**Work request**:
Gather each line of the records where "phase" appears.
____ Given data
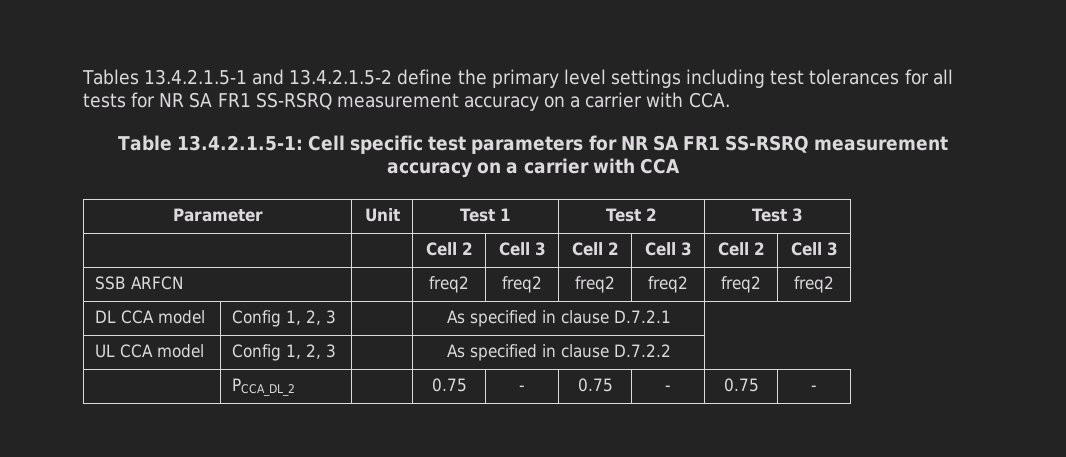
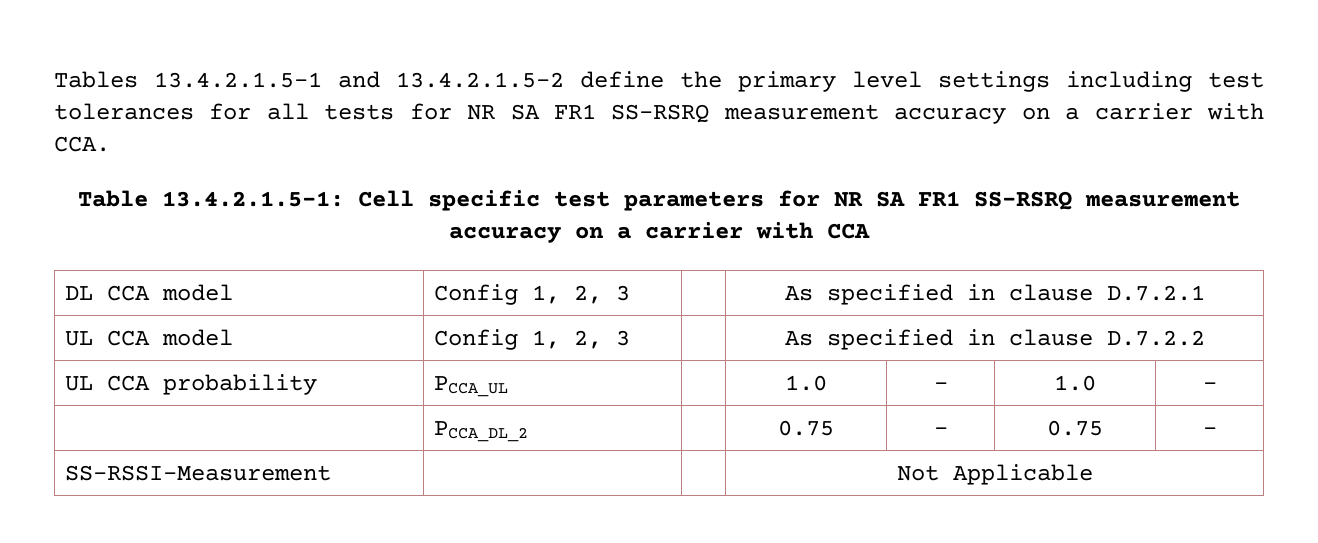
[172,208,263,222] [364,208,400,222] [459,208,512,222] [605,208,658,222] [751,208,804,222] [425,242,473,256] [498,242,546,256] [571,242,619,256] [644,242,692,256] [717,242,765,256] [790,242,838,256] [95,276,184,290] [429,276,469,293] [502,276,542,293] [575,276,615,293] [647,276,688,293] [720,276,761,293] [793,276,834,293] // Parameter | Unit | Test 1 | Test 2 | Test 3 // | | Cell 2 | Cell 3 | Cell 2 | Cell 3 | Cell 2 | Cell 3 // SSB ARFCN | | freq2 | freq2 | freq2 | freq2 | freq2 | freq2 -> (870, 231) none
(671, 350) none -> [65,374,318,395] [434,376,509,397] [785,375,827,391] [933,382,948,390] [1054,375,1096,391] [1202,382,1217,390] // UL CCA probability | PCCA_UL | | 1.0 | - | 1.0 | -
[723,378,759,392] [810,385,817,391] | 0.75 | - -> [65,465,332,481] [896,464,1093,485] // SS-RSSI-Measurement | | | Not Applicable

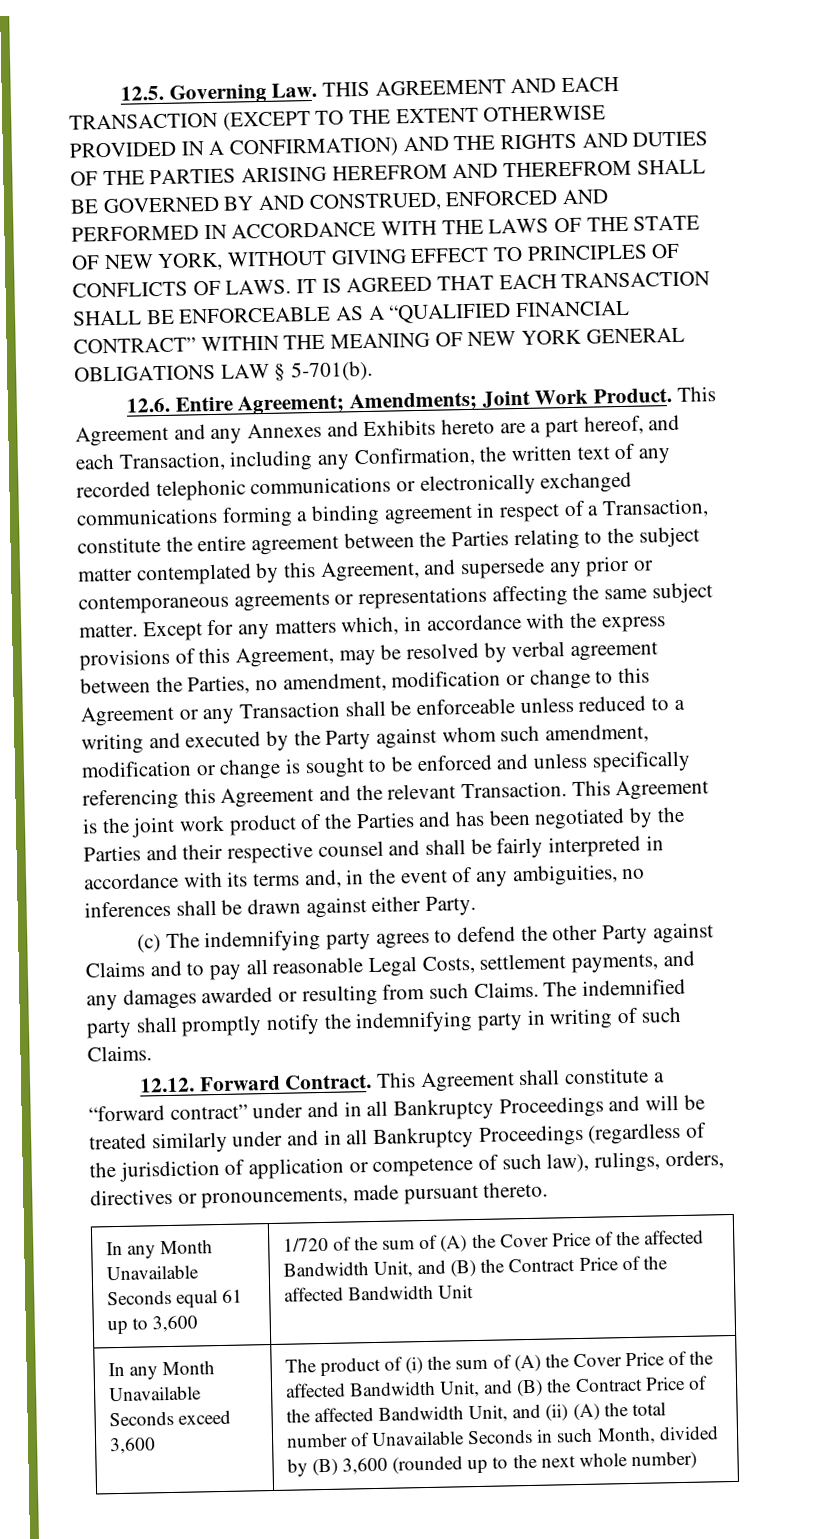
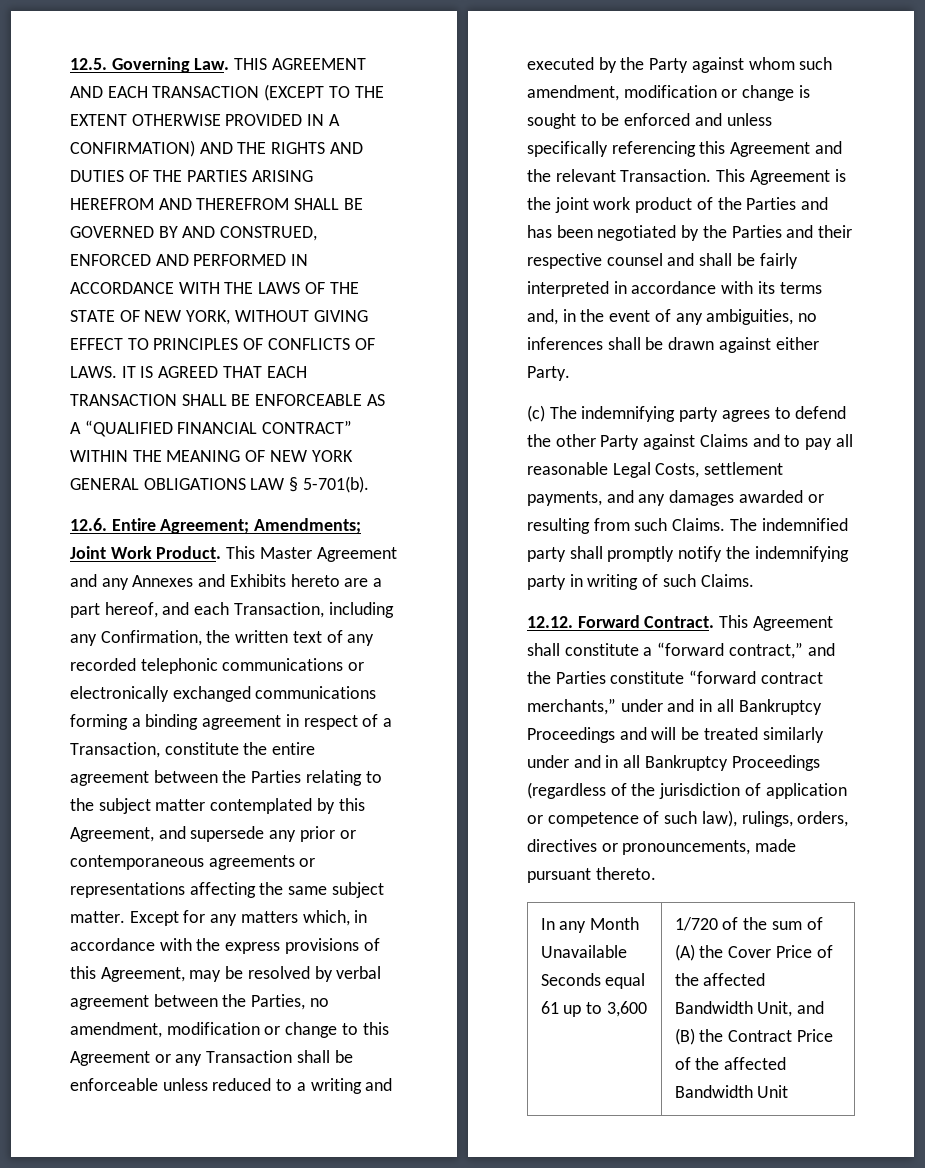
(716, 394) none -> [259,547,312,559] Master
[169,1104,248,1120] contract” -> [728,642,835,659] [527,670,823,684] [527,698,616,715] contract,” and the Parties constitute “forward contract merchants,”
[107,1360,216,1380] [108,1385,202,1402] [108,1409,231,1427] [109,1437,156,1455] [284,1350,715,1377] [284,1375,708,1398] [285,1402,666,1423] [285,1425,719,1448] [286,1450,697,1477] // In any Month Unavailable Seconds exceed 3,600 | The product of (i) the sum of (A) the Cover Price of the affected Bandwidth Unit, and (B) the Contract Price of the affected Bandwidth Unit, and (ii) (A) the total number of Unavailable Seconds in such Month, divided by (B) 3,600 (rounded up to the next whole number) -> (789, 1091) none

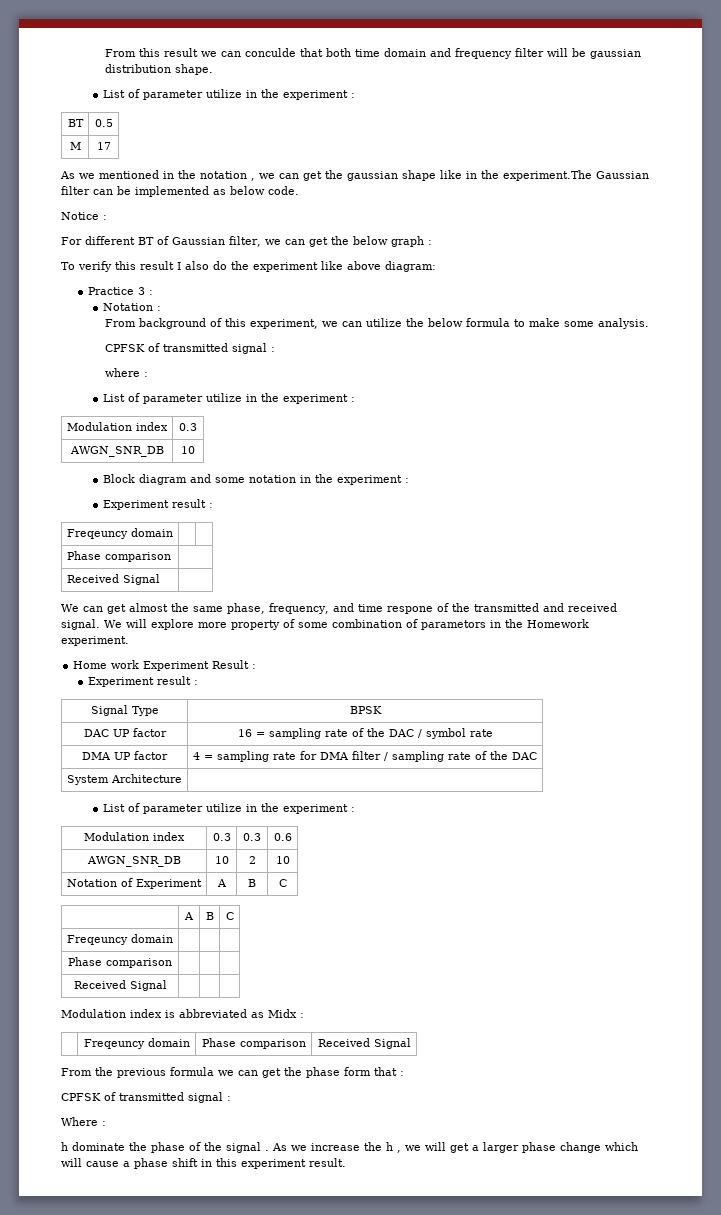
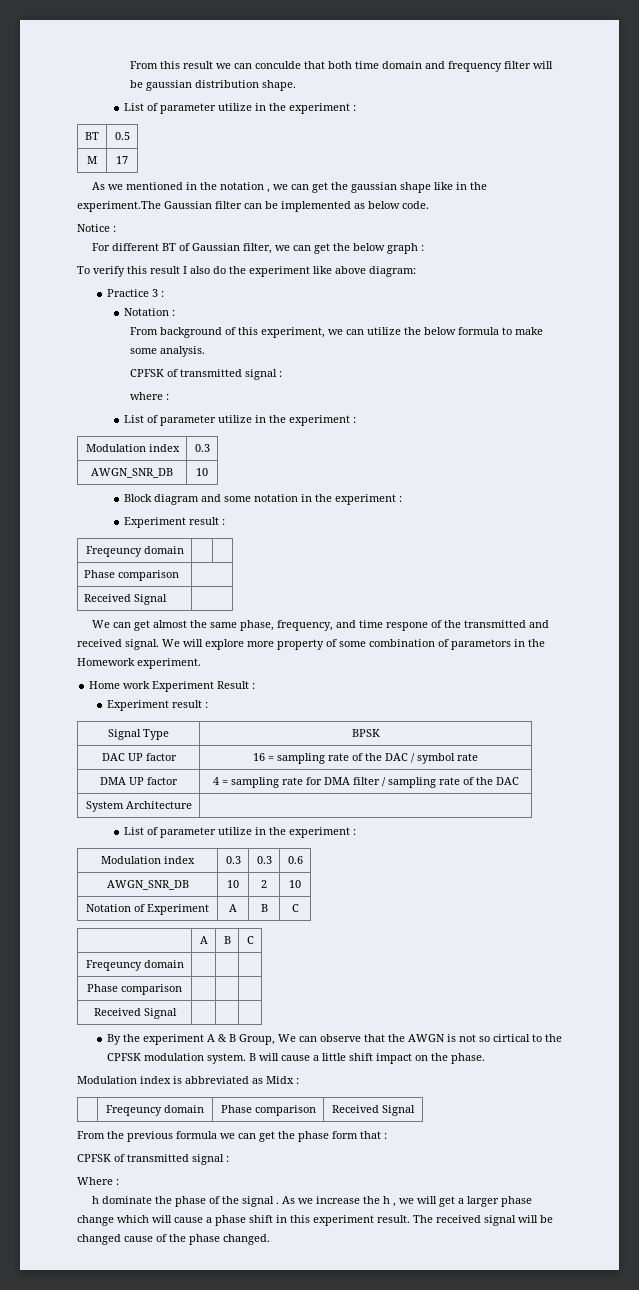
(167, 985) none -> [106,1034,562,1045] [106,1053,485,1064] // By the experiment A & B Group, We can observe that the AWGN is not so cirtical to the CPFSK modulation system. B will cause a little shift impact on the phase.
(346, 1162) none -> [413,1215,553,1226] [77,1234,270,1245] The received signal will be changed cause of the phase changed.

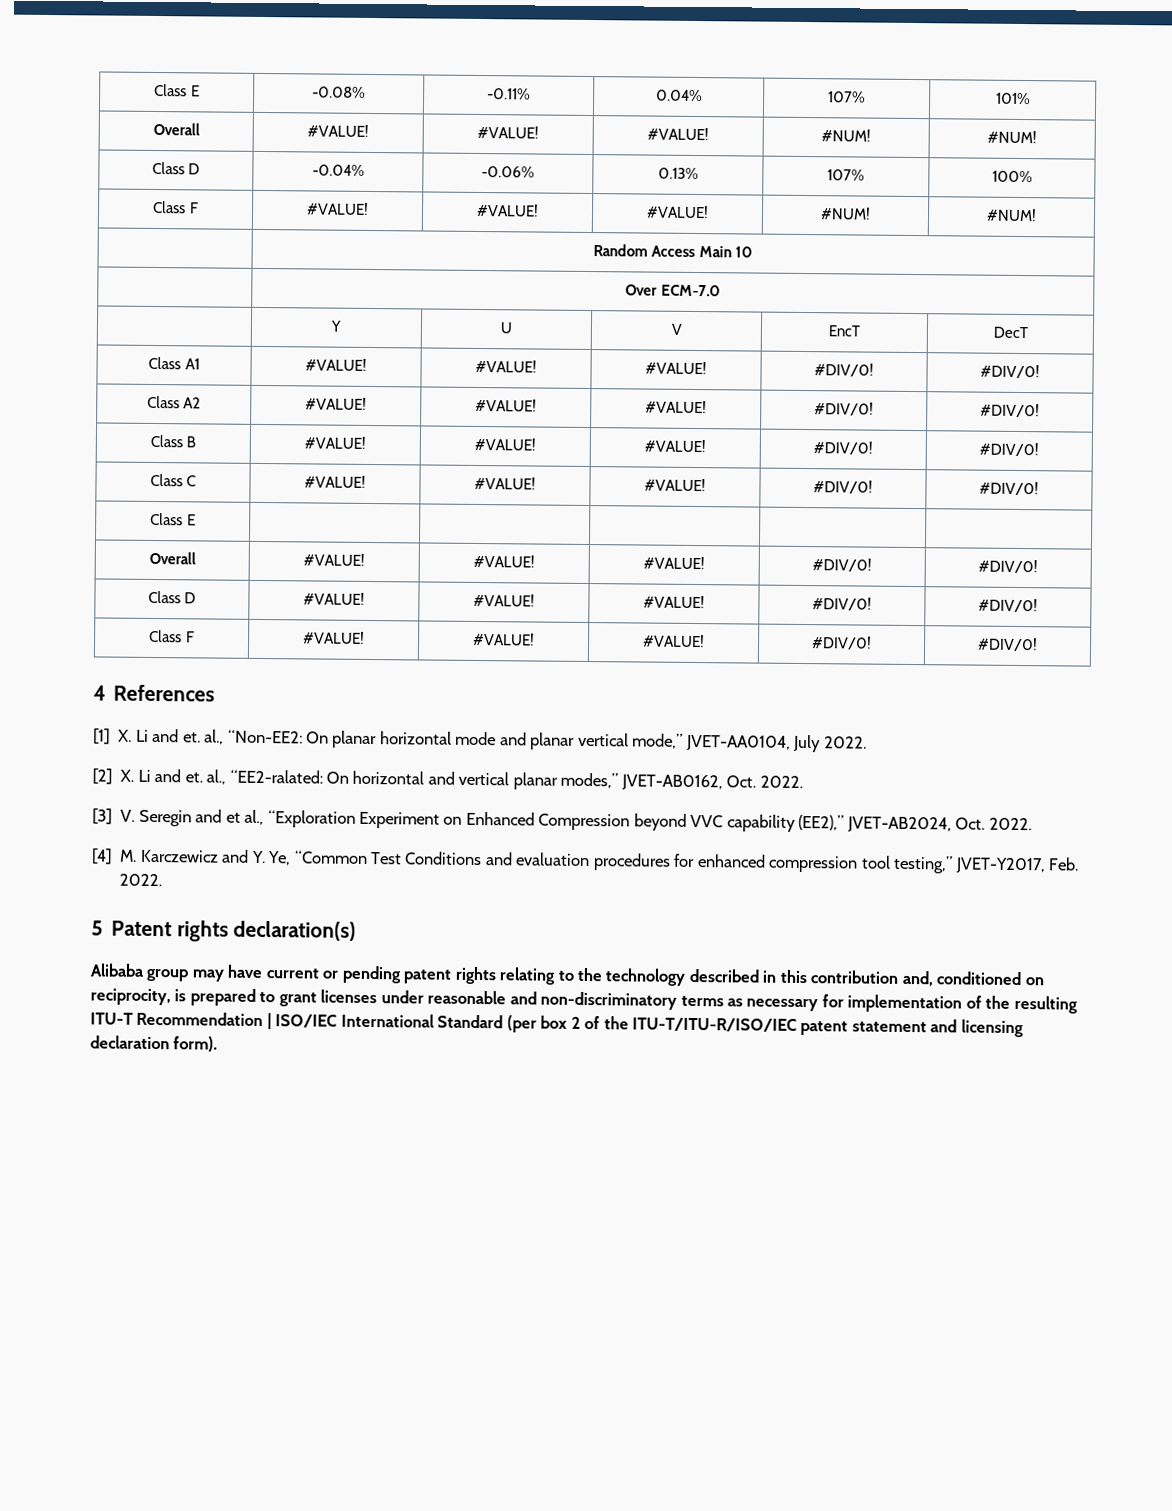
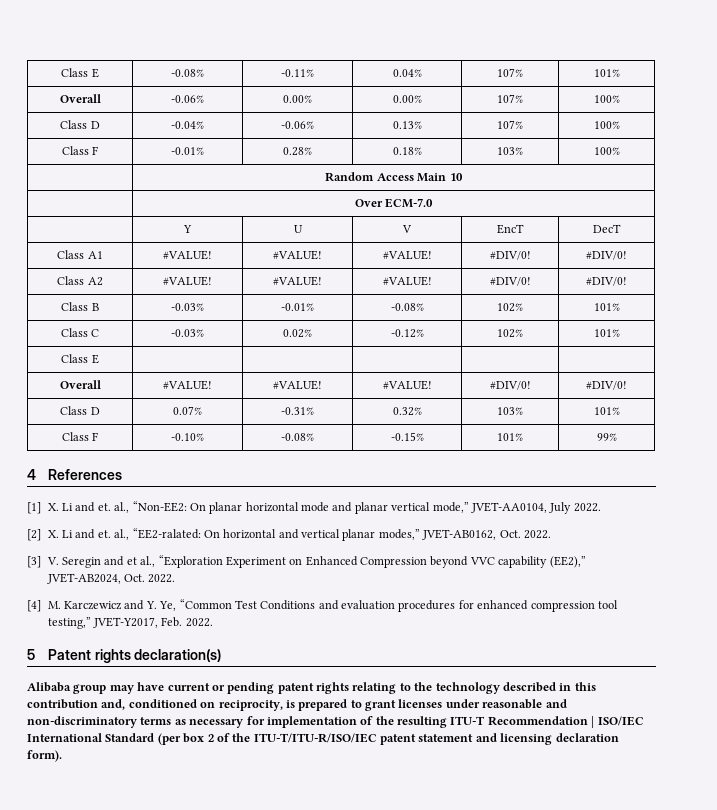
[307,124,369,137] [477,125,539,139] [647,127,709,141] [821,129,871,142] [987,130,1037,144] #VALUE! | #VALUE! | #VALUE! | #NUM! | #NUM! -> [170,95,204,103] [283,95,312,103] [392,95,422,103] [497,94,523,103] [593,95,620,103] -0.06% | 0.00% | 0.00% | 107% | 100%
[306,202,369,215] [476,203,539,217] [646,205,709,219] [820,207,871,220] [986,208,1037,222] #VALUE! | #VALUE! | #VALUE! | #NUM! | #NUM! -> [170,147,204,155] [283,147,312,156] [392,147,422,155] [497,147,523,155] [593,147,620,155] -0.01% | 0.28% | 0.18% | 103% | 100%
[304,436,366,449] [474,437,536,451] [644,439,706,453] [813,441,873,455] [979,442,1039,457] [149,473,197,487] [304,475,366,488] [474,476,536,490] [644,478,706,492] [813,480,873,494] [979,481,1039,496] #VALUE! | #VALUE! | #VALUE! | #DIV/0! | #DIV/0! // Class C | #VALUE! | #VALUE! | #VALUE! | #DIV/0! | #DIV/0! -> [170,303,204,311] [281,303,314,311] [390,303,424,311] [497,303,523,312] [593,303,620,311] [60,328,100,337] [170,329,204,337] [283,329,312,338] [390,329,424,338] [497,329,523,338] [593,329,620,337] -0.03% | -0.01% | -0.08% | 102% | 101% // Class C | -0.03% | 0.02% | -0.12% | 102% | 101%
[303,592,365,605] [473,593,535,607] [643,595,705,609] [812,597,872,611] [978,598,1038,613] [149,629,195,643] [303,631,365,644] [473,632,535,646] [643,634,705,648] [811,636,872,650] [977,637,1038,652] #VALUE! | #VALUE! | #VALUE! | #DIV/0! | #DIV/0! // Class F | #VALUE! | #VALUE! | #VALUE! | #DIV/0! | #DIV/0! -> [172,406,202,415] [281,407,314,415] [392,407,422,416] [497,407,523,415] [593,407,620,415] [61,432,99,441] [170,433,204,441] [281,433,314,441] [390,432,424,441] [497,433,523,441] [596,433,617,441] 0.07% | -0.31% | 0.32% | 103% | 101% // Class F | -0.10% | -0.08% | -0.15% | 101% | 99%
________
**Answer section**:
(167, 985) none -> [106,1034,562,1045] [106,1053,485,1064] // By the experiment A & B Group, We can observe that the AWGN is not so cirtical to the CPFSK modulation system. B will cause a little shift impact on the phase.
(346, 1162) none -> [413,1215,553,1226] [77,1234,270,1245] The received signal will be changed cause of the phase changed.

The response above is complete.